The more disgusted the general population, the more kudos is held to accrue. Micro minis, flares, piercings, hot pants, mohawks, see-through – the styles that outrage people usually have a short life. The early adopters are mostly celebs who quickly move on, making mere mortals in the style look tryhard, whence it lapses into historical quaintness. But the essence of the shock look’s commercial power is to sew that tiny seed of discomfort and self-questioning in enough of the prospective consumer base to sustain an actual trend.
The pants fashion is massively ambitious, given the prevailing “togs, togs, undies” orthodoxy. If nothing else, the endless repetition of “You forgot your skirt/trousers, luv!” would quickly become tiresome, specially if you’d parted with $1200.
But the figures don’t lie. Miu Miu is minting it, the wee grundies flying off the shelves. This sort of – to most people – insulting nonsense can be intensely lucrative.
Logic dictates that luxury fashion should be collapsing in the post-pandemic pestilence of high interest rates and recession, and New Zealand is definitely down to its smalls with Kate Sylvester the highest-profile label to go and Fashion Week 2024 cancelled. Global purveyors, including Kering, which owns Gucci and YSL, are also doing it tough, but a select category of “it” handbags has become a more reliable form of investment than many traditional commodities, with projected capital gains in multiples of 10. Credit Suisse says the 2021 return on a Hermès Birkin bag was 38%.

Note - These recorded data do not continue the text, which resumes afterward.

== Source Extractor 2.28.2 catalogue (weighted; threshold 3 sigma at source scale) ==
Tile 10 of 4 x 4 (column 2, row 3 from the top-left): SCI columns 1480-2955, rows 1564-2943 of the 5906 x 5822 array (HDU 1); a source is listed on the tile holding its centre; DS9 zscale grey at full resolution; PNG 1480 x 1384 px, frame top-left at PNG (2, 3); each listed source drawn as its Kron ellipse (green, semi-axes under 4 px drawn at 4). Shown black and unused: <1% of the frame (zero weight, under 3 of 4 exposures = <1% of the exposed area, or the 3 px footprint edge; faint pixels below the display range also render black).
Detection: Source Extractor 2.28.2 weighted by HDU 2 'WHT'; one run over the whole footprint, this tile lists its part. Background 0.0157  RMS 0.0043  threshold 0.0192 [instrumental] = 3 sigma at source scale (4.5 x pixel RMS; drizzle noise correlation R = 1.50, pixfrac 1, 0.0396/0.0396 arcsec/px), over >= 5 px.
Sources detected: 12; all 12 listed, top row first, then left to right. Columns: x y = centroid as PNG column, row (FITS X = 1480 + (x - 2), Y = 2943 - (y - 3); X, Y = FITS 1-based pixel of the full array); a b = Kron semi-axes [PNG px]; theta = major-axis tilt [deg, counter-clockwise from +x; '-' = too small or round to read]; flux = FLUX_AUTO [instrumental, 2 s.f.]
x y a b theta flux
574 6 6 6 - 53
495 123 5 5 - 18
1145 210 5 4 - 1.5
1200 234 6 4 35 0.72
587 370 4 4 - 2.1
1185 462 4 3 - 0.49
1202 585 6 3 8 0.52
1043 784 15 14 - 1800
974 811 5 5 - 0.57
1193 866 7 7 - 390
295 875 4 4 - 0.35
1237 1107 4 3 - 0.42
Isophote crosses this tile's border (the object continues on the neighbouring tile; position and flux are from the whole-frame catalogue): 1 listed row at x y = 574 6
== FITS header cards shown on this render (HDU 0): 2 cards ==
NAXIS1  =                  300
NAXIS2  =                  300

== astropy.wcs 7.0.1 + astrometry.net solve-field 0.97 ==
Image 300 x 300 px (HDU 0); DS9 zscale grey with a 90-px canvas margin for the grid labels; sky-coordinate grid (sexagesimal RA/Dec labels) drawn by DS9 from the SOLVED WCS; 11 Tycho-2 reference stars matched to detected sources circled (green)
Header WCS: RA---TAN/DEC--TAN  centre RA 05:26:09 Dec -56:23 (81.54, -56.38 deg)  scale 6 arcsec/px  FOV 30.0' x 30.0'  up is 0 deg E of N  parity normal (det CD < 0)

Again, it’s objectively absurd. Birkin and Kelly bags – the holy grails of leatherwear – probably remind most people of their great-grandmother’s sensible, sturdy, boring old receptacle, within which nothing sexier than a wallet, clean hanky and occasionally used lipstick would reside.
Apparently, it’s this prosaic utilitarian-ness that appeals – though the bags do come in nicer colours than Nana’s tan or brown. A vintage Birkin has sold for $630,000. It’s so difficult to buy a new one – at $18,000-$30,000 – that an anti-trust lawsuit has been brought against Hermès in California by customers refused bags.
The waiting list can be years, and the buyer is typically interviewed and assessed by a shop assistant who may or may not eventually let them purchase one, though frequently not the one they actually wanted.
Again, such ingenious perversity. The wealthy have allowed companies like Hermès to build their own ritual humiliation and grovelling into their business model, to relieve them of an ever-spiralling margin – for a product few people would even notice, let alone appreciate.
The day of reckoning never seems to come for fashion’s rapacious deities. But maybe they will finally hit the wall when Sotheby’s – surely? – draws the line at auctioning used knickers.